■ WORK INSTRUCTIONS
Retype the listing below word for word, from its first line through the line that contains "servicio técnico.".

Stored dataset entries:
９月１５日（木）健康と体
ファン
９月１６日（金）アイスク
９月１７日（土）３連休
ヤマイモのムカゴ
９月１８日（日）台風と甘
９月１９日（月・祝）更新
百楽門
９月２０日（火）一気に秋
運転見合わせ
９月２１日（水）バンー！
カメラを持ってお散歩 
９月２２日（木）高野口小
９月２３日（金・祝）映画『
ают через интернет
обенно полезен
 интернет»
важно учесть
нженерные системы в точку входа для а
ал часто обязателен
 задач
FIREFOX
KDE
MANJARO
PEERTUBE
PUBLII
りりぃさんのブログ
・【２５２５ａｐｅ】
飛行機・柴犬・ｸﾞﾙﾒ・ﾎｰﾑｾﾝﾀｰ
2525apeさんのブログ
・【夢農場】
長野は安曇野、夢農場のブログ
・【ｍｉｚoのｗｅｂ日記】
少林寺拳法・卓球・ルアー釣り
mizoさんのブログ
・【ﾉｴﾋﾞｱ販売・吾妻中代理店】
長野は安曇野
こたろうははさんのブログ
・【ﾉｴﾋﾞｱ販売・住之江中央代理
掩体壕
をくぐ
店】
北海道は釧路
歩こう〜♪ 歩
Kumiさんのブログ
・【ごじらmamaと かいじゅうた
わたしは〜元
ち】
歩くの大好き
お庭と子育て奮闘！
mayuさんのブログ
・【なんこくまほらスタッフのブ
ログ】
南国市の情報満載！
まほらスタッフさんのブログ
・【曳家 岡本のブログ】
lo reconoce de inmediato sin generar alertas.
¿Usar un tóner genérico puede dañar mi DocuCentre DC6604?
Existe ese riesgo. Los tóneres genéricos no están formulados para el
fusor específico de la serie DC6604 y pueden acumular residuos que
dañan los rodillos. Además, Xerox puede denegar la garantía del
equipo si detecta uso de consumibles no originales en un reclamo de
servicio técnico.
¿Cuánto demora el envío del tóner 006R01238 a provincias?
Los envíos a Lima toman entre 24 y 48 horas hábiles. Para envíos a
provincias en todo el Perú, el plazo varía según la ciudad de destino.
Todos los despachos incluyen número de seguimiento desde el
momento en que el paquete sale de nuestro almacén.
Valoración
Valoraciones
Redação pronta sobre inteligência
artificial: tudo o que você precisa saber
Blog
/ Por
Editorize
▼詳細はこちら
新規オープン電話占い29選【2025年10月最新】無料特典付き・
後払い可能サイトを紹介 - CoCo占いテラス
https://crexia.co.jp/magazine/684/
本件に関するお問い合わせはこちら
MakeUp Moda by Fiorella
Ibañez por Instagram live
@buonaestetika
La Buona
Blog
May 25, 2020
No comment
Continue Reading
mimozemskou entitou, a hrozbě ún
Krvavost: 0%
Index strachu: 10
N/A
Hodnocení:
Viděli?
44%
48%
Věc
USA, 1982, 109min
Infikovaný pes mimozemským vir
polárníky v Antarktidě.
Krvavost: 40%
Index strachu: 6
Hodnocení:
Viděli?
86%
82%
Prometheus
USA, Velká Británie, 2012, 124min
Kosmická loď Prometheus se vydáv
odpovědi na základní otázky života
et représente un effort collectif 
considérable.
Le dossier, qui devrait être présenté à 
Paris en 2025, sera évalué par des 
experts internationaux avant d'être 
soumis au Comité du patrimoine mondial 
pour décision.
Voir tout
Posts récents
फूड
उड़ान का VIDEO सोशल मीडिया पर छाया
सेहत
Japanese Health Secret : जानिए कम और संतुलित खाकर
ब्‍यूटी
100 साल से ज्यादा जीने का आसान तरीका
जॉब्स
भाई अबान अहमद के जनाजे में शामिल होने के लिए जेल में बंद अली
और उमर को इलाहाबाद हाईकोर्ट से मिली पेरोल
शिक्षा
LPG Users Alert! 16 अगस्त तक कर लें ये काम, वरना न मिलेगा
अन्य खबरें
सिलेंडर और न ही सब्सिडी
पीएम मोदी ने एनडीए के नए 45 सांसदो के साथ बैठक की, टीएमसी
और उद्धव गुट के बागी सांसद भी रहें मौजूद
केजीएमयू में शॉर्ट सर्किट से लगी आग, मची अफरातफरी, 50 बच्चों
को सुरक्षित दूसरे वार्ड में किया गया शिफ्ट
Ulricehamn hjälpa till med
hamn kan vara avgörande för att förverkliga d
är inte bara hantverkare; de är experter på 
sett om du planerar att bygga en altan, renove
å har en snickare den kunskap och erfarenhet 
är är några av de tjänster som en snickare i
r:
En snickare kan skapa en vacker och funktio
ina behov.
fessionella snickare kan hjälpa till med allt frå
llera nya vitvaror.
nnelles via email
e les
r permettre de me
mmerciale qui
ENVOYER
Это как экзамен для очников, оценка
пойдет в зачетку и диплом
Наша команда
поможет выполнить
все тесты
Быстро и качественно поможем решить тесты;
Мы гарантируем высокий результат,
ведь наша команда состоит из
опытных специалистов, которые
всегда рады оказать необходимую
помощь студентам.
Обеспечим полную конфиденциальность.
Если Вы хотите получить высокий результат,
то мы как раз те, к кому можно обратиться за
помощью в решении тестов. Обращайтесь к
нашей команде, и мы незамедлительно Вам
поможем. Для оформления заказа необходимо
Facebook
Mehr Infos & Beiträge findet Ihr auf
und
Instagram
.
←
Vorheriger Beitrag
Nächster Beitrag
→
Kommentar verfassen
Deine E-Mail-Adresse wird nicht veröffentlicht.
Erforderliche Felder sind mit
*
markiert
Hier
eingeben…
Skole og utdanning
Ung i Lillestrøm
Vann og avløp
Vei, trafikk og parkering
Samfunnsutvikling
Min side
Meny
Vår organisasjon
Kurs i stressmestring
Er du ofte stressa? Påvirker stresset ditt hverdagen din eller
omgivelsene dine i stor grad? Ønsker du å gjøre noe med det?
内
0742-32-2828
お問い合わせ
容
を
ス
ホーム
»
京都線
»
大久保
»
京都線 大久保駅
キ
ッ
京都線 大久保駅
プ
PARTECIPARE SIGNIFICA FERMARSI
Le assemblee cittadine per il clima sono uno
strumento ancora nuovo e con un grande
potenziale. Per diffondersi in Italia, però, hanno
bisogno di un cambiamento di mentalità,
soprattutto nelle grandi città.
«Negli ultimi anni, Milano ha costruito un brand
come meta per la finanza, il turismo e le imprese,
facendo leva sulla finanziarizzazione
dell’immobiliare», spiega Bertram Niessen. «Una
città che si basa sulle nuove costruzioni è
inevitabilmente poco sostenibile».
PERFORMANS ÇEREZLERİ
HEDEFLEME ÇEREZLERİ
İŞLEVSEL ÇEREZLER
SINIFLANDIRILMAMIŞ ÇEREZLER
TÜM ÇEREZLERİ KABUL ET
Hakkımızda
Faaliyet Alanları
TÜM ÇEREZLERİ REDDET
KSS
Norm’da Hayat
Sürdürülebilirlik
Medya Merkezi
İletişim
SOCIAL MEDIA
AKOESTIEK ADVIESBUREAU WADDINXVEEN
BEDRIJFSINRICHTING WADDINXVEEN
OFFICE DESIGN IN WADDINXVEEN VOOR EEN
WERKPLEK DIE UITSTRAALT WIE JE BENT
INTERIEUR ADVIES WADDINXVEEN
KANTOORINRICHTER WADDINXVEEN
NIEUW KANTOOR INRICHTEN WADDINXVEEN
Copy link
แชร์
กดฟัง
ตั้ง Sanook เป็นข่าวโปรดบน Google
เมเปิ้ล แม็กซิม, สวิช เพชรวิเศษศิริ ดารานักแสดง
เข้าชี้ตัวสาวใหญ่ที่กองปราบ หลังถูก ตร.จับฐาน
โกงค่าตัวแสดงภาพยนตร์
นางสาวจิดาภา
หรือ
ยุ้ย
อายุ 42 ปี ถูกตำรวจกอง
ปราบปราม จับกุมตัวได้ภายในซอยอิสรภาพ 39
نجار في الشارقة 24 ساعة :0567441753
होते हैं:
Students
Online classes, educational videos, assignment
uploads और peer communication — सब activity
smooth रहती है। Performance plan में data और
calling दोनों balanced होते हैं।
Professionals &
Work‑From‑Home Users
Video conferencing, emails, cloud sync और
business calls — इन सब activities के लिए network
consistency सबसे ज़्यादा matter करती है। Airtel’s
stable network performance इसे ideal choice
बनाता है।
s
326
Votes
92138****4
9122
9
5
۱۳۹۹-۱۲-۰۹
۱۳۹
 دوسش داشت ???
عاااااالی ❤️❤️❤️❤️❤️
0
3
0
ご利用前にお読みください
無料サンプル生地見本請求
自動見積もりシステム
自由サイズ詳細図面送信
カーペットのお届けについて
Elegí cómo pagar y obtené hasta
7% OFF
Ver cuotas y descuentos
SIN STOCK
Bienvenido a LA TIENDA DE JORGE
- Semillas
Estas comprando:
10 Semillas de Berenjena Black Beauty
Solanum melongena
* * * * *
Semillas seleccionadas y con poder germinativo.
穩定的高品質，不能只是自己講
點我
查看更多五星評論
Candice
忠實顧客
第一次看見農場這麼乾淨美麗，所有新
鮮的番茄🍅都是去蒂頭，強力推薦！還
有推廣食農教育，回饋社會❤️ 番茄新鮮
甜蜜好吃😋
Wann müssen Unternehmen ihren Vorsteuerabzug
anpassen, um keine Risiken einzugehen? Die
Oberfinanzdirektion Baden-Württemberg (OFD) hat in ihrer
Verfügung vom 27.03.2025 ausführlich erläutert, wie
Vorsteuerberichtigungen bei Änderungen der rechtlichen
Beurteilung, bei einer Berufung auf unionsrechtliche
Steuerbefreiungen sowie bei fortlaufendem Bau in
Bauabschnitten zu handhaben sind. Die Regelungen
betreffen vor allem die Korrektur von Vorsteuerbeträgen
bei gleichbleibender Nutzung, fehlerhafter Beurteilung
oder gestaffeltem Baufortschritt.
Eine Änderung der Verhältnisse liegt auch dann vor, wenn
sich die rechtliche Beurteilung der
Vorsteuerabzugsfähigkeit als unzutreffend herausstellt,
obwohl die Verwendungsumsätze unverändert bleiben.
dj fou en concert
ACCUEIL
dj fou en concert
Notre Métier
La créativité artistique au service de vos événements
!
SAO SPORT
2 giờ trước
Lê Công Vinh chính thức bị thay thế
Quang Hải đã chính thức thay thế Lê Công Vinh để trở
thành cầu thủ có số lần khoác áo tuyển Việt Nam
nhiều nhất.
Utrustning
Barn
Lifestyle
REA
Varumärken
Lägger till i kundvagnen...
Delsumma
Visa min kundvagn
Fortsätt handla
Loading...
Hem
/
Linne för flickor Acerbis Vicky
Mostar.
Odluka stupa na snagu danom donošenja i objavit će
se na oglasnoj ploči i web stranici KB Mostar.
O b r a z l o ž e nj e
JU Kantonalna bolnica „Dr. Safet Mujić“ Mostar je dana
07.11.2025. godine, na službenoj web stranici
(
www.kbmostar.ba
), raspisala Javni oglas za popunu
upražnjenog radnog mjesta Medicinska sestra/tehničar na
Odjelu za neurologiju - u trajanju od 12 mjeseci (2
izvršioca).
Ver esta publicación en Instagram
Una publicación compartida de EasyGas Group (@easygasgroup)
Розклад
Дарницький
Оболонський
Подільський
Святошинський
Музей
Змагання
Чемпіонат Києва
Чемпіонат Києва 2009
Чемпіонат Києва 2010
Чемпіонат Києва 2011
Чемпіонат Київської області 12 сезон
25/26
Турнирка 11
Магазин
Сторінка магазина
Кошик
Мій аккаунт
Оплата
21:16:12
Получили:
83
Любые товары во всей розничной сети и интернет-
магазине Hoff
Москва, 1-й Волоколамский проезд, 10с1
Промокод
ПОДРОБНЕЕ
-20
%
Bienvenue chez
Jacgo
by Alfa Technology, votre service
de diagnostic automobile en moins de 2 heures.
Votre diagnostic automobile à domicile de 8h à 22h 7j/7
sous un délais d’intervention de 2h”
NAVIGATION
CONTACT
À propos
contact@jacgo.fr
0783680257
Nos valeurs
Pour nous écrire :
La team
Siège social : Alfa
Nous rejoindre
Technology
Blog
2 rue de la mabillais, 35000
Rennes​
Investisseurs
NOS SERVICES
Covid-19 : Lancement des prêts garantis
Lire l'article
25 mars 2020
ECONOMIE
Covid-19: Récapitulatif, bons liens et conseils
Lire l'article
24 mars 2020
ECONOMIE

■ SOLUTION
９月１５日（木）健康と体
ファン
９月１６日（金）アイスク
９月１７日（土）３連休
ヤマイモのムカゴ
９月１８日（日）台風と甘
９月１９日（月・祝）更新
百楽門
９月２０日（火）一気に秋
運転見合わせ
９月２１日（水）バンー！
カメラを持ってお散歩 
９月２２日（木）高野口小
９月２３日（金・祝）映画『
ают через интернет
обенно полезен
 интернет»
важно учесть
нженерные системы в точку входа для а
ал часто обязателен
 задач
FIREFOX
KDE
MANJARO
PEERTUBE
PUBLII
りりぃさんのブログ
・【２５２５ａｐｅ】
飛行機・柴犬・ｸﾞﾙﾒ・ﾎｰﾑｾﾝﾀｰ
2525apeさんのブログ
・【夢農場】
長野は安曇野、夢農場のブログ
・【ｍｉｚoのｗｅｂ日記】
少林寺拳法・卓球・ルアー釣り
mizoさんのブログ
・【ﾉｴﾋﾞｱ販売・吾妻中代理店】
長野は安曇野
こたろうははさんのブログ
・【ﾉｴﾋﾞｱ販売・住之江中央代理
掩体壕
をくぐ
店】
北海道は釧路
歩こう〜♪ 歩
Kumiさんのブログ
・【ごじらmamaと かいじゅうた
わたしは〜元
ち】
歩くの大好き
お庭と子育て奮闘！
mayuさんのブログ
・【なんこくまほらスタッフのブ
ログ】
南国市の情報満載！
まほらスタッフさんのブログ
・【曳家 岡本のブログ】
lo reconoce de inmediato sin generar alertas.
¿Usar un tóner genérico puede dañar mi DocuCentre DC6604?
Existe ese riesgo. Los tóneres genéricos no están formulados para el
fusor específico de la serie DC6604 y pueden acumular residuos que
dañan los rodillos. Además, Xerox puede denegar la garantía del
equipo si detecta uso de consumibles no originales en un reclamo de
servicio técnico.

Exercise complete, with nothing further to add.